Texte fourni ::
==============================

Opinion

Transition politique au Tchad : leçons et perspectives

Transition politique au Tchad : leçons et perspectives 1

Après la proclamation officielle des résultats de l’élection présidentielle du 6 mai 2024, puis l’investiture du nouveau président élu, Mahamat Idriss Déby Itno, l’organisation des élections législatives, provinciales et locales du 29 décembre 2024 fut un pas supplémentaire dans le processus de retour à l’ordre constitutionnel. L’installation, ce mardi 4 février 2025, des députés de la quatrième législature en est une parfaite illustration dans ce processus entamé en avril 2021, suite au décès du président Idriss Déby Itno.

 Rappel contextuel

Il faut d’emblée relever le contexte dans lequel se sont tenues les différentes consultations électorales nécessaires à la mise en place de l’architecture institutionnelle du pays, tel que recommandé par le Dialogue national inclusif et souverain (DNIS), du 20 août au 8 octobre 2022, à N’Djaména.

En effet, à la différence des soubresauts parfois dramatiques dont le pays a été le théâtre pendant et après cette concertation nationale – les tragiques événements du 20 octobre 2022 et l’assassinat, fin février 2024, de Yaya Dillo, président du Parti socialiste sans frontières –, toutes les séquences de consolidation du processus démocratique qui ont suivi se sont déroulées dans le calme et le respect de la cohésion sociale en dépit des ratés constatés.

==============================

Entrées présentées ::
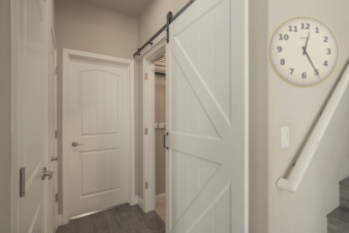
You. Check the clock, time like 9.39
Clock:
12.25
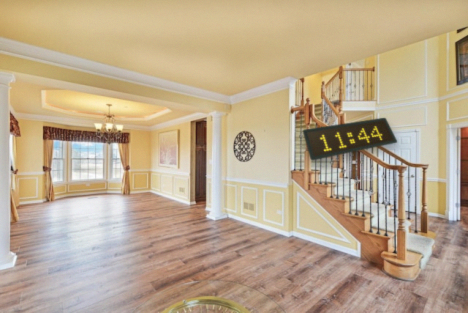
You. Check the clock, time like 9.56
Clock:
11.44
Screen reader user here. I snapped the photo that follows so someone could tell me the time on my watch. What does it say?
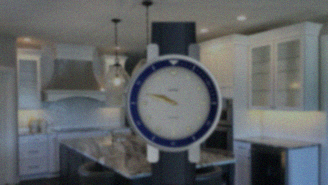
9:48
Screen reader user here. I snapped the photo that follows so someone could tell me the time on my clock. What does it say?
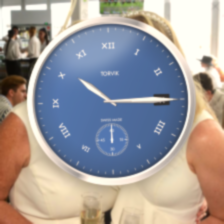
10:15
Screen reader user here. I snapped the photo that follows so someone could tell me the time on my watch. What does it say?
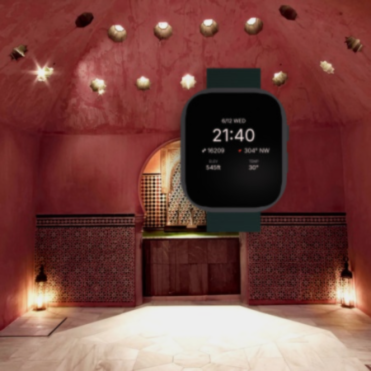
21:40
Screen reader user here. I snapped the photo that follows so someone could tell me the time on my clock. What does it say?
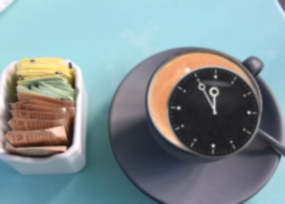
11:55
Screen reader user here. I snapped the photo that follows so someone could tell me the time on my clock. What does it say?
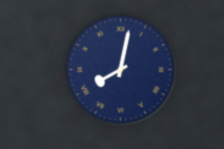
8:02
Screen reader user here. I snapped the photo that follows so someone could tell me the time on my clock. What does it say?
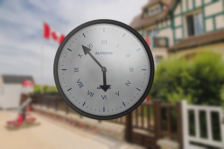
5:53
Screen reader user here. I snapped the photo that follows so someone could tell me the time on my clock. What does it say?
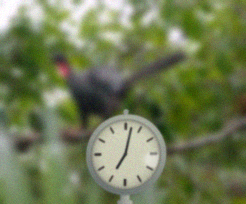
7:02
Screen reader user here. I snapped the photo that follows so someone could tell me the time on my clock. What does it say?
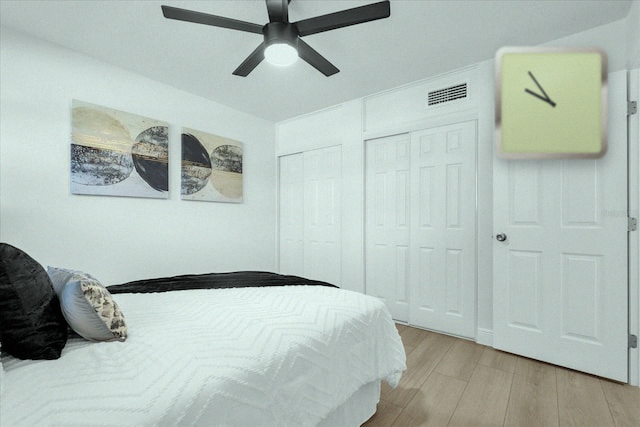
9:54
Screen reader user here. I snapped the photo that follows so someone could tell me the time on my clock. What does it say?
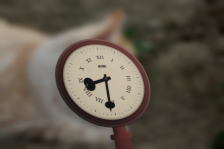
8:31
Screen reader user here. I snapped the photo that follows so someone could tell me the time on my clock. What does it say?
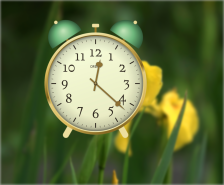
12:22
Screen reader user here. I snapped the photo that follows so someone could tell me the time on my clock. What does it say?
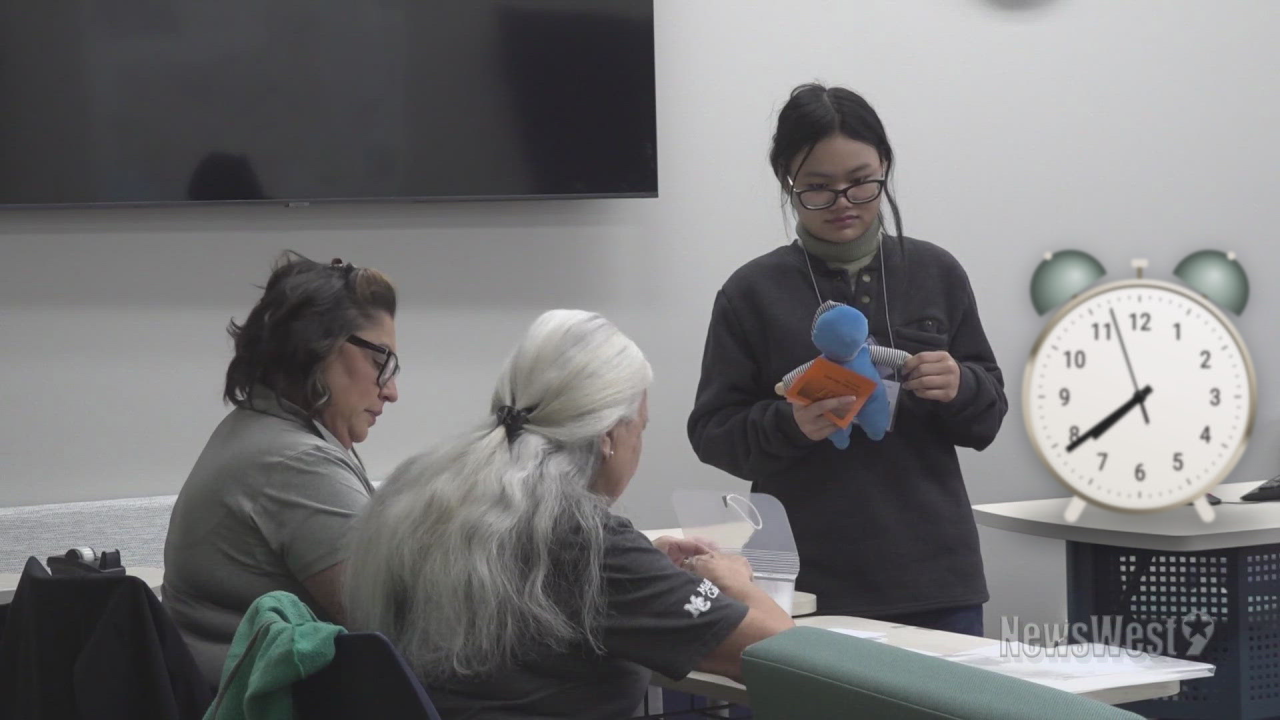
7:38:57
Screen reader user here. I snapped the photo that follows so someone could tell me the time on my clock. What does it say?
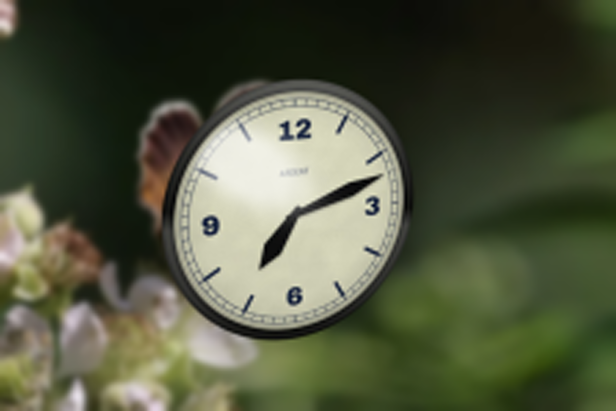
7:12
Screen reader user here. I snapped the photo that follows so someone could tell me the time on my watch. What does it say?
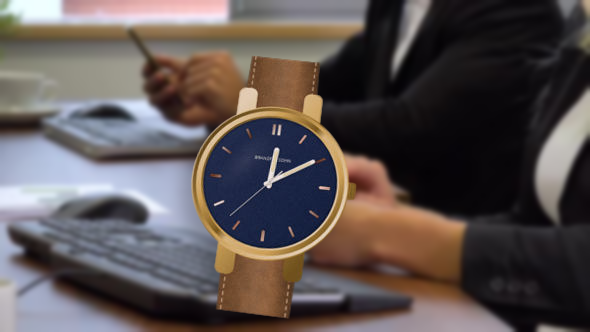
12:09:37
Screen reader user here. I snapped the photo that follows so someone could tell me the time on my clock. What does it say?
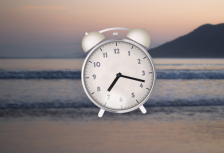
7:18
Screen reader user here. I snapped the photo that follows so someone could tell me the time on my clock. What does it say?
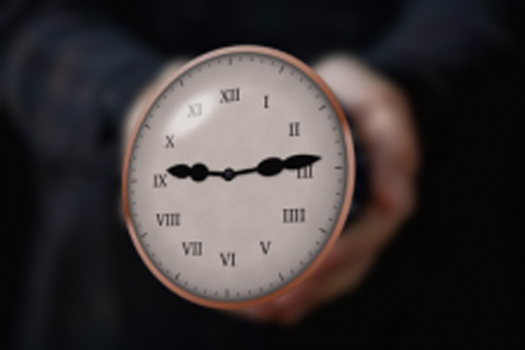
9:14
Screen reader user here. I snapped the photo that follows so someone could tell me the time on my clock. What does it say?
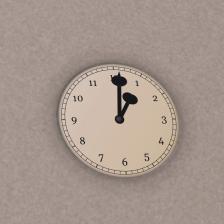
1:01
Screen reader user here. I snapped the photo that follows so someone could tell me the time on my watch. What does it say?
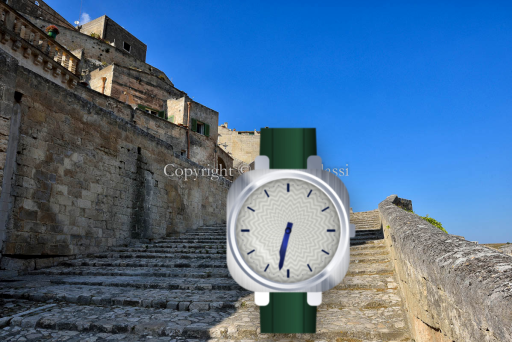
6:32
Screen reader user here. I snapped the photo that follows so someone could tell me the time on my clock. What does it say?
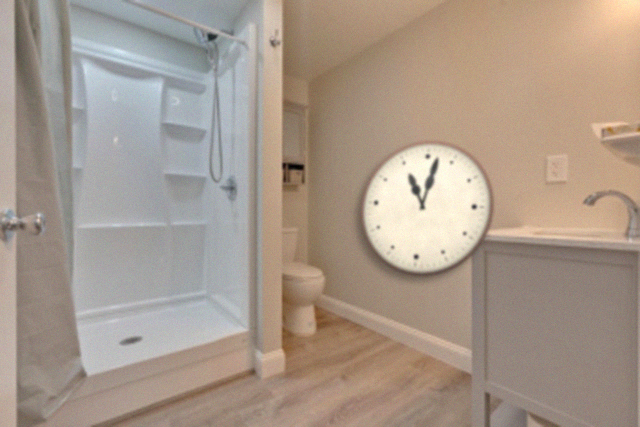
11:02
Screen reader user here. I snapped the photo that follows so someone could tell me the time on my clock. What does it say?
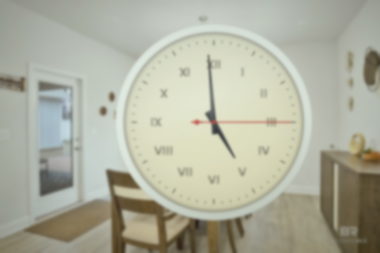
4:59:15
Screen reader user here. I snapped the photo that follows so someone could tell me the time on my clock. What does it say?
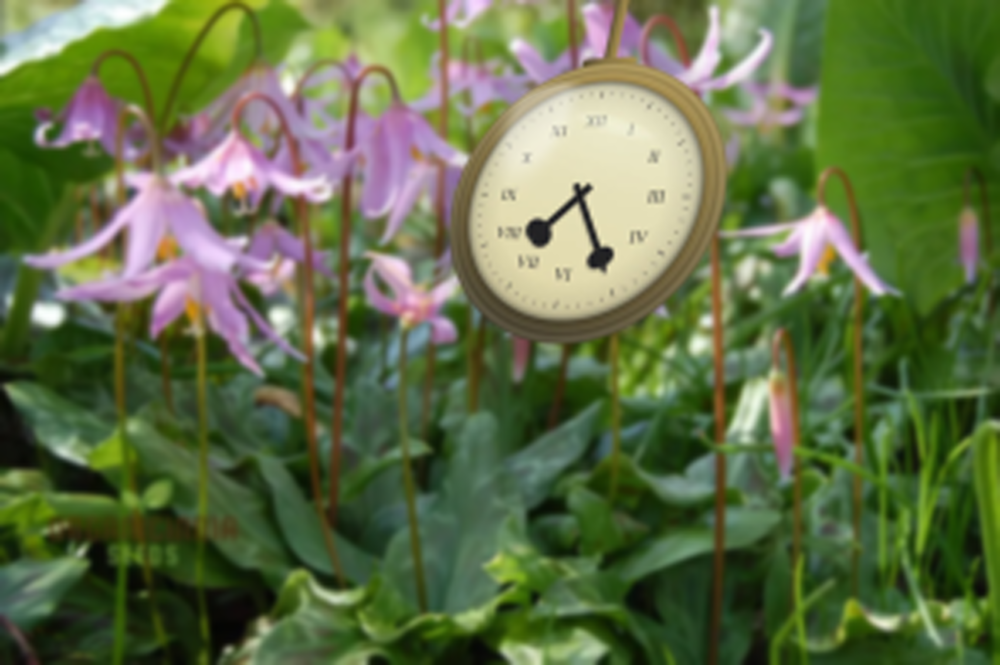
7:25
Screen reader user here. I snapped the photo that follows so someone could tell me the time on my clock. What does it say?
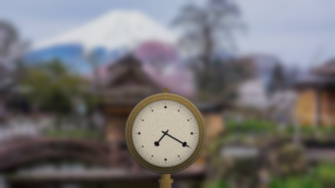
7:20
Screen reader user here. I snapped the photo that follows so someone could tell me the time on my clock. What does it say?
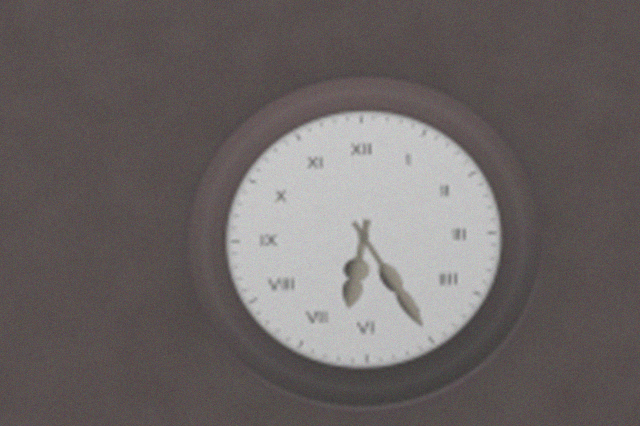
6:25
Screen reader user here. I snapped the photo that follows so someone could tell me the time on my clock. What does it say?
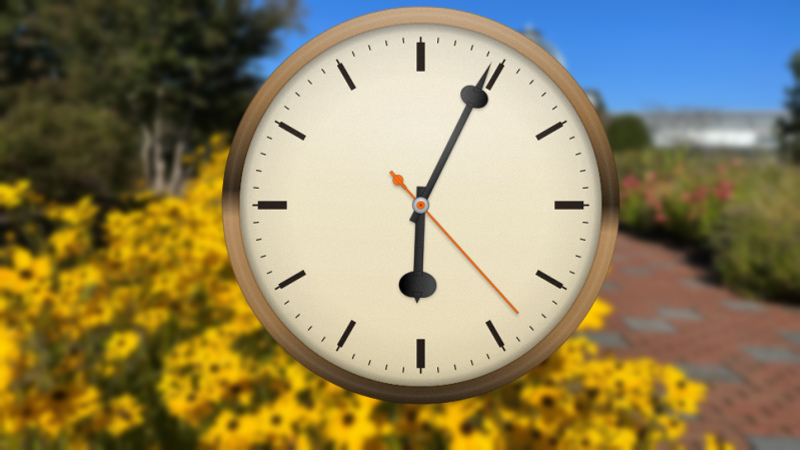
6:04:23
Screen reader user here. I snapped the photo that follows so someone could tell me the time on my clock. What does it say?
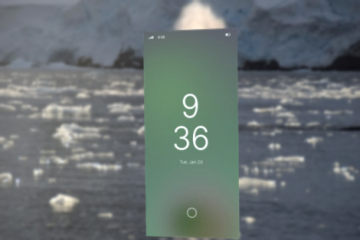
9:36
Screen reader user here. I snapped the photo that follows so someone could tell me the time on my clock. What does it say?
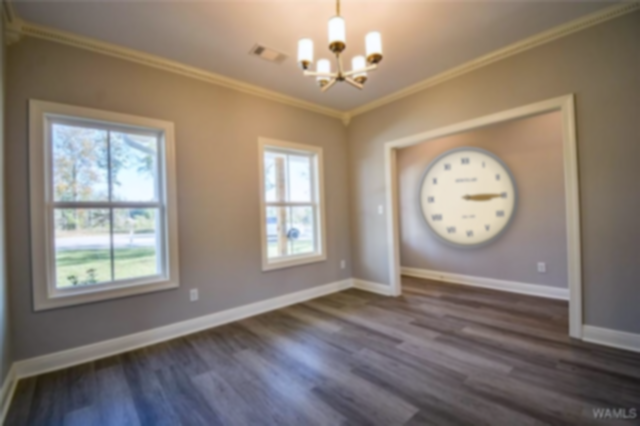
3:15
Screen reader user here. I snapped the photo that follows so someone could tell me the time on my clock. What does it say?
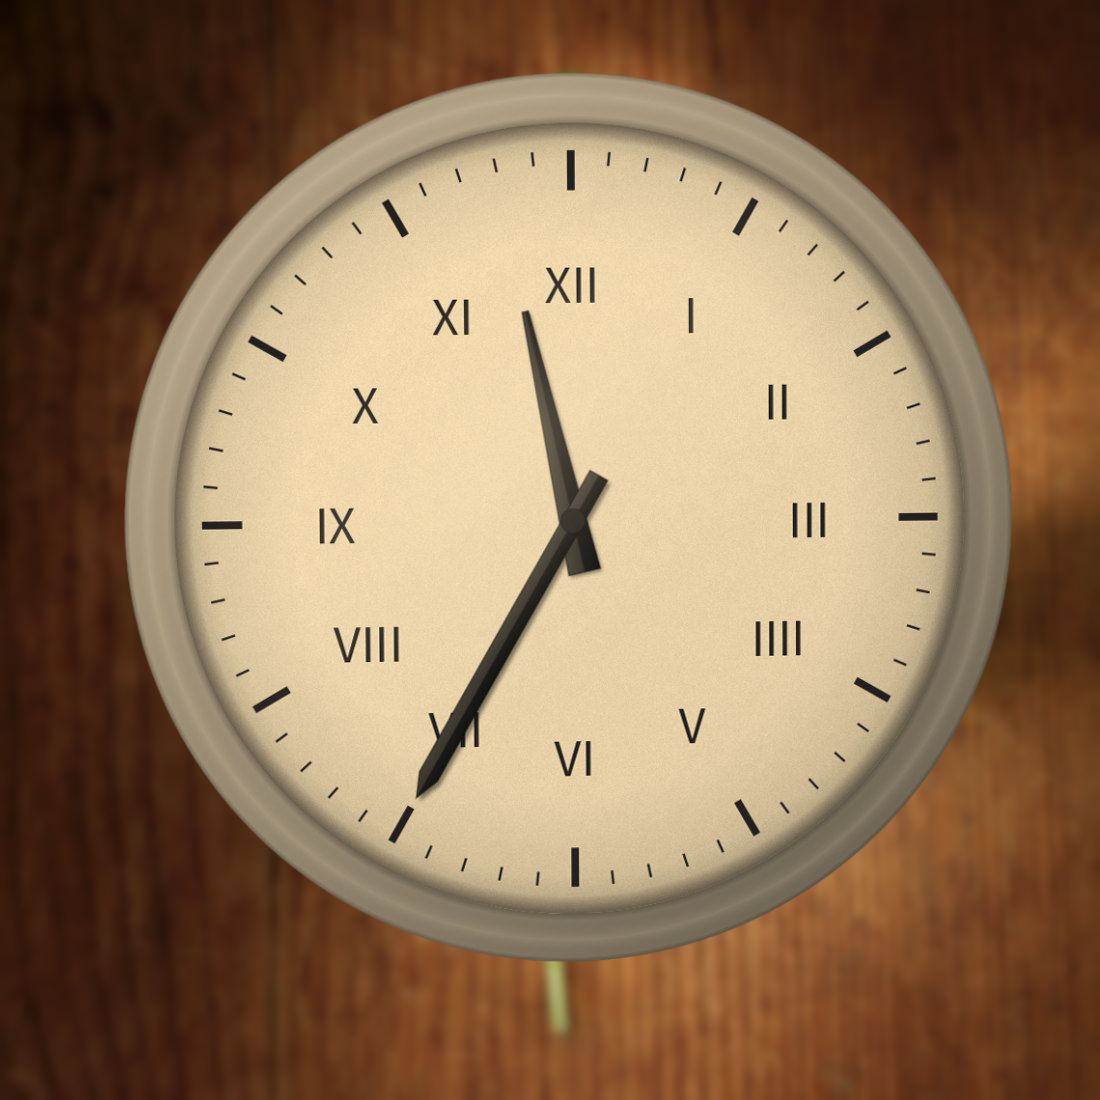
11:35
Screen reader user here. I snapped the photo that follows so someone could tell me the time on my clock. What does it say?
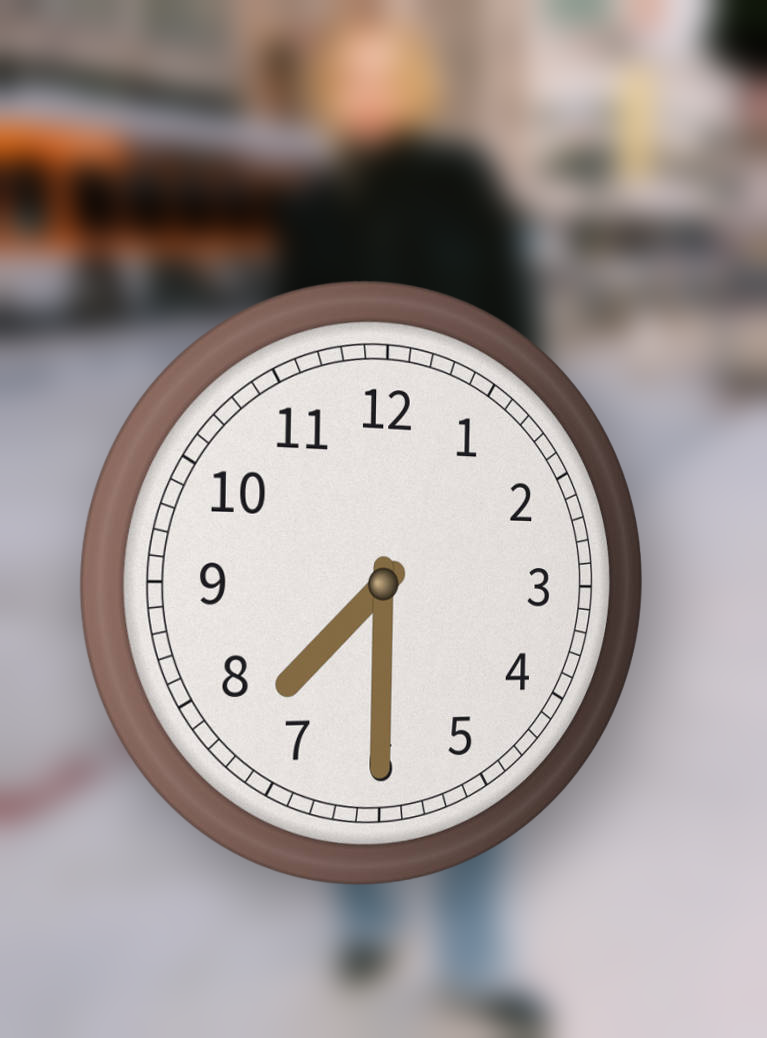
7:30
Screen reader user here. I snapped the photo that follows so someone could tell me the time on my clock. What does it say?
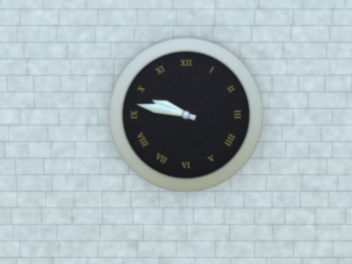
9:47
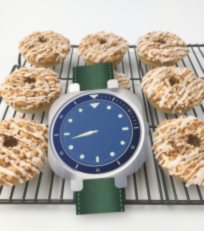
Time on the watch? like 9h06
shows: 8h43
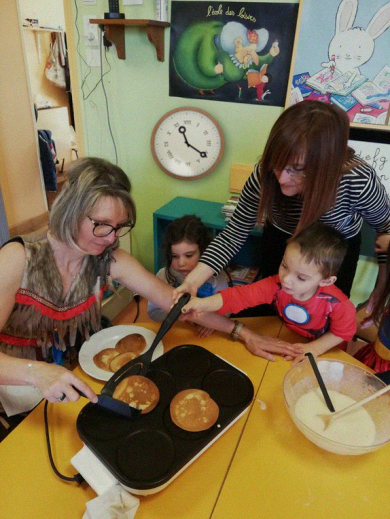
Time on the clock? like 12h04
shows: 11h21
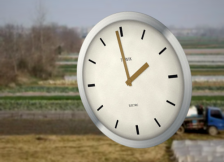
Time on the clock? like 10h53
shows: 1h59
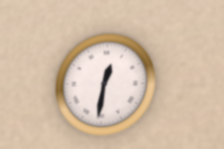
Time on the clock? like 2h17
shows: 12h31
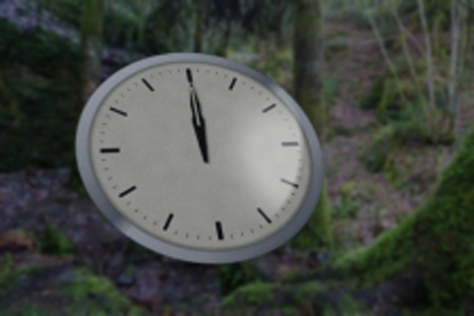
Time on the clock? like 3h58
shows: 12h00
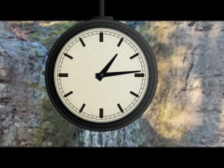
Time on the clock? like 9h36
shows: 1h14
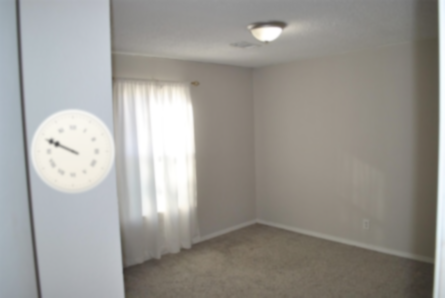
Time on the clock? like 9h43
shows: 9h49
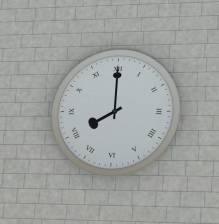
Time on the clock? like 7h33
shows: 8h00
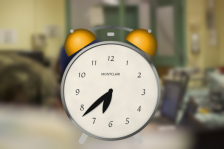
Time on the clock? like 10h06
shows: 6h38
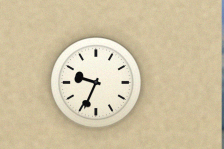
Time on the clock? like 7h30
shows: 9h34
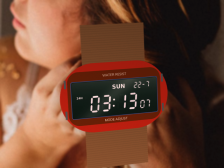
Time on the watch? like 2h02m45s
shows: 3h13m07s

==============================

Tâches à réaliser ::
• a. Recopiez fidèlement un passage de l'article sur la transition au Tchad : commencez aux mots « Après la proclamation » et arrêtez-vous après « 8 octobre 2022, à N’Djaména. ».
• b. Répondez à ces questions d'après l'article sur la transition au Tchad :
(i) À quelle date se sont tenues les élections législatives, provinciales et locales ?
(ii) Où et à quelles dates s'est déroulé le Dialogue national inclusif et souverain ?
(iii) De quel parti Yaya Dillo était-il le président ?
• c. Poursuivez l'article sur la transition politique au Tchad en reprenant juste après sa dernière phrase.
Les enregistrements proviennent d'une autre source que le texte.

Résultats par tâche ::
• a.
Après la proclamation officielle des résultats de l’élection présidentielle du 6 mai 2024, puis l’investiture du nouveau président élu, Mahamat Idriss Déby Itno, l’organisation des élections législatives, provinciales et locales du 29 décembre 2024 fut un pas supplémentaire dans le processus de retour à l’ordre constitutionnel. L’installation, ce mardi 4 février 2025, des députés de la quatrième législature en est une parfaite illustration dans ce processus entamé en avril 2021, suite au décès du président Idriss Déby Itno.

 Rappel contextuel

Il faut d’emblée relever le contexte dans lequel se sont tenues les différentes consultations électorales nécessaires à la mise en place de l’architecture institutionnelle du pays, tel que recommandé par le Dialogue national inclusif et souverain (DNIS), du 20 août au 8 octobre 2022, à N’Djaména.

• b.
(i) Le 29 décembre 2024.
(ii) À N'Djaména, du 20 août au 8 octobre 2022.
(iii) Du Parti socialiste sans frontières.

• c.
Étape importante

Avec les élections législatives, locales et provinciales du 29 décembre 2024, le Tchad vient de franchir une étape politique importante pour au moins deux raisons :

La première raison tient à l’implémentation de la séparation des pouvoirs. Les institutions issues de la Transition souffraient toutes d’un déficit de légitimité démocratique, car elles ont été mises en place dans une conjoncture singulière et une situation d’exception. Elles émanaient d’une charte dont l’adoption aura été décidée dans une conjoncture similaire. Le référendum constitutionnel du 17 décembre 2023 et l’élection présidentielle du 6 mai 2025 ont amorcé une dynamique de mise en place d’un ordre véritablement démocratique à travers le test indispensable de la consultation populaire.

La nouvelle Assemblée nationale, installée le 4 février 2025, remplace le Conseil national de transition (CNT) et vient donner sens à la nécessaire séparation des pouvoirs qui constitue le socle de toute société politique démocratique.

Évidemment, certains pourraient rétorquer que la configuration de la nouvelle Assemblée nationale étant acquise à l’exécutif, on ne pourrait conclure à proprement parler à une séparation des pouvoirs.

C’est ici qu’il y a lieu de relever le second argument qui justifie l’importance des récentes élections législatives pour la démocratie tchadienne. Un député n’est pas seulement l’élu d’une formation politique, mais de la nation. Il a un mandat impératif, national. À ce titre, il est le porte-voix de tout citoyen et assume cette fonction républicaine du fait de l’aura qui entoure sa légitimité. Sa fonction n’est pas réductible à l’examen ou au vote mécanique des textes de loi qui lui sont soumis par l’exécutif. Sa proximité avec le peuple, dans la diversité de ses sensibilités politiques et de ses composantes sociales, lui permet de relayer vers le pouvoir central des aspirations ou des demandes légitimes que ne perçoivent pas toujours les technocrates du pouvoir central.

Analyse de la configuration de la nouvelle Assemblée nationale

La configuration de la nouvelle Assemblée nationale appelle également des observations non moins importantes.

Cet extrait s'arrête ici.